15. Observe que, como assim é a finalidade, então esta é toda e a única finalidade para a qual todo homem sobre a face da terra, ou cada um de nós, foi trazido para o mundo, e dotado de uma alma vivente. Lembre-se! Nós não nascemos para coisa alguma mais. Nós não vivemos para coisa alguma mais. Sua vida e a minha continuam na terra, para nenhum outro propósito que este, para que possamos conhecer, amar e servir a Deus na terra, e nos regozijarmos nele para toda a eternidade. Considere! Nós não fomos criados para satisfazermos os nossos sentidos, para gratificarmos a nossa imaginação, para ganharmos dinheiro, ou louvarmos a homens; para buscarmos felicidade em algum bem criado, em alguma coisa debaixo do sol. Tudo isto é 'caminhar em sombra vã'; é conduzir uma vida impaciente e miserável, com o objetivo de uma eternidade miserável. Ao contrário, fomos criados para isto, para nenhum outro propósito; para buscarmos e encontramos felicidade em Deus na terra; para afirmarmos a glória de Deus no céu.

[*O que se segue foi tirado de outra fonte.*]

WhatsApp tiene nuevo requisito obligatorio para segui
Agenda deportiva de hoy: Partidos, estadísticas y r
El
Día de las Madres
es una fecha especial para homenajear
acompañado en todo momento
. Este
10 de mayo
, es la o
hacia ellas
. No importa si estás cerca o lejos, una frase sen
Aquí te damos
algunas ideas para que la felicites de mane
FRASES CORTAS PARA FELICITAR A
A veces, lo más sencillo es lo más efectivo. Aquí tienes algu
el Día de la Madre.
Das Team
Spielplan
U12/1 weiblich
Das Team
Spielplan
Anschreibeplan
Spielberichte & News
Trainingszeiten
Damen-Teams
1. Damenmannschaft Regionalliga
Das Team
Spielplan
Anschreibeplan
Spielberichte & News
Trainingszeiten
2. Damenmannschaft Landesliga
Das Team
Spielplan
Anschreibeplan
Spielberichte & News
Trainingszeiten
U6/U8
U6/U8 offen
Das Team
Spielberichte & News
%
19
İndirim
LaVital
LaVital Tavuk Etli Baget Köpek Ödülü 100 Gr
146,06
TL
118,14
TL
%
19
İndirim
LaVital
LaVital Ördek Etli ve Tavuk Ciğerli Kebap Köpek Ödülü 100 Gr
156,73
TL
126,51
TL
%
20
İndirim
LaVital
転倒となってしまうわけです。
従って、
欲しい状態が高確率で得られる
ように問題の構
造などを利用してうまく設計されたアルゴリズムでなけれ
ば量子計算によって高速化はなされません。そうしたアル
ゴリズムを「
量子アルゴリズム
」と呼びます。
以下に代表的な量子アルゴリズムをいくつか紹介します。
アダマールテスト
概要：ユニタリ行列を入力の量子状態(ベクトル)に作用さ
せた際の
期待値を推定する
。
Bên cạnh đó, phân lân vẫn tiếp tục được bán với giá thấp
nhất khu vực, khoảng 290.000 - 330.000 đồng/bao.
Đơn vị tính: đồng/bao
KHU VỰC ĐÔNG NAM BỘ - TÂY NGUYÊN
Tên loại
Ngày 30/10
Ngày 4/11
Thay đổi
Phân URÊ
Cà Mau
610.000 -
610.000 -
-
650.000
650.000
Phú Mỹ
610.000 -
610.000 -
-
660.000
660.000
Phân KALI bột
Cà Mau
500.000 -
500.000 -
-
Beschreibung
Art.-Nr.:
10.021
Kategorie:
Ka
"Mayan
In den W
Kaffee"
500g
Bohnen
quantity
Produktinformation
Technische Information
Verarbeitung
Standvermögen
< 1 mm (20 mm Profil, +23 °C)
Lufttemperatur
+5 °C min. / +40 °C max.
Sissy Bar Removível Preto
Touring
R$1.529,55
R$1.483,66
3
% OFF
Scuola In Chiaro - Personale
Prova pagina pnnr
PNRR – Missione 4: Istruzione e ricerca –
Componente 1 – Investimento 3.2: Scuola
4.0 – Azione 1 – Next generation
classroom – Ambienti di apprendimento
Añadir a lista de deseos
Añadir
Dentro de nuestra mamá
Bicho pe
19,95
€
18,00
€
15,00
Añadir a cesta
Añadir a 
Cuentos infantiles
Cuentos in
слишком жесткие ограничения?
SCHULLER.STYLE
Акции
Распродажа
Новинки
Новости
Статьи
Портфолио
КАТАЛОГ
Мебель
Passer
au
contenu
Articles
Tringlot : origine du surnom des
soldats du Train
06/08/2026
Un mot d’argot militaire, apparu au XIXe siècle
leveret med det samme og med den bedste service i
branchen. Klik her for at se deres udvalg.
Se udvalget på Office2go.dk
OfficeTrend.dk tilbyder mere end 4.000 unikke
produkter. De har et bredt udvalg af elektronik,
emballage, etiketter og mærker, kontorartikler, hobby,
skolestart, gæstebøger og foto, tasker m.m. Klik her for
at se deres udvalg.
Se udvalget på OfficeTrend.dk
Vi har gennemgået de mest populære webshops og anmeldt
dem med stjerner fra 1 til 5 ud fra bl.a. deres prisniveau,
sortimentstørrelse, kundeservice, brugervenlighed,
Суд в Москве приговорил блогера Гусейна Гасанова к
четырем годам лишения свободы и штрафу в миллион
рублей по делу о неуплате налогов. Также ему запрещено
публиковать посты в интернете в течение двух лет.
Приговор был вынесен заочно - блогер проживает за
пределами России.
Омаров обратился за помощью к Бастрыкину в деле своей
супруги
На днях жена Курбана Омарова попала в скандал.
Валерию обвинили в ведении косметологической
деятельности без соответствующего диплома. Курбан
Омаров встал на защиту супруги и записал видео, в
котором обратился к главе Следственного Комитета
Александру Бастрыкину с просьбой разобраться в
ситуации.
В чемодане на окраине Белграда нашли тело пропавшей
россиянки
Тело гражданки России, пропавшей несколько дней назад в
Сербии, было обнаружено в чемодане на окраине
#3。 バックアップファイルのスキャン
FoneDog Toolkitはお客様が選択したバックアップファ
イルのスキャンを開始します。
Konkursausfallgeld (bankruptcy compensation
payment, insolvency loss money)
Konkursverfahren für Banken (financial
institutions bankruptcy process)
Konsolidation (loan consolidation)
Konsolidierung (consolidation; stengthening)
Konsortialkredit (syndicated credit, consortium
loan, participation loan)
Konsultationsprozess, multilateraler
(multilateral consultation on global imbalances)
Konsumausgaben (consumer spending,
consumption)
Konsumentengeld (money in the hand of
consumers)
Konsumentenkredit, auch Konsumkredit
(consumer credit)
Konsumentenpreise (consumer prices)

Portanto, que nossos corações digam continuamente: 'Está é a única coisa a ser feita', -- ter uma coisa em mente, nos lembramos do porquê nós nascemos, e do porquê continuamos a viver, -- 'para atingirmos a marca'. Eu objetivo uma única finalidade para minha existência, Deus; 'Deus em Cristo reconciliando o mundo para si mesmo'. Ele deverá ser meu Deus para sempre e sempre, e meu guia, até mesmo na morte!

Bradford, 02 de Maio de 1788.

John Wesley tinha 85 anos; três anos antes de falecer

[Editado por George Lyons para a Wesley Center for Applied Theology.]